You know how you love some people so much that they’re like part of you? Like part of your skin or bones? How sometimes you feel almost stricken with love, overwhelmed and overcome for a moment?
It struck me one day that, if we let in all the love we feel to its greatest depth, we’d probably just explode, melt, die. Our hearts would just sizzle and burn with the heat of so much care. I thought that maybe this is what Divine love feels like – wonderful, but we can only take it up in tiny sips.
We learn very early that some feelings are too much, too intense. We grow cautious, careful; we learn to keep quiet, to disguise or measure out our love. We get hurt. We don’t want to be too vulnerable. We grow afraid of what it would mean, to really give ourselves completely over to love. For better and for worse, that’s a normal part of growing up, of being human. We are always trying to find the awkward balance between caring intensely and guarding our own hearts.

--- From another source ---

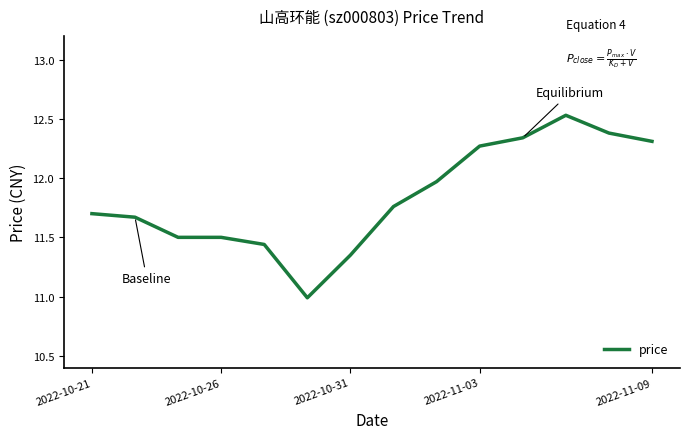

What is the difference between the maximum and minimum values?

1.5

It occurred to me that maybe this is part of what the love room is about….we feel so MUCH love for someone we can never adequately express. But all that love gets filtered through the busyness of everyday life, old hurts and fears, or just differences in styles of expression. Then, after someone is gone, the love room becomes the place, and the time, where that immense, intense love can safely spill out. All that we were unable to share with someone when they were alive floods through us. Maybe that’s why the love room, after someone is gone, feels so rarefied and precious. It’s the tenderest love we felt all along, but could only squeeze out in measured, imperfect drops.
Since my aunt died, and with my own aging, I’ve begun to realize that love matters more than anything else. I want the rest of my life to be about love. I want my heart to be less brittle and guarded; to be strengthened and softened and opened and healed. I pray for that everyday. What else, after all, can we really do in and for this world?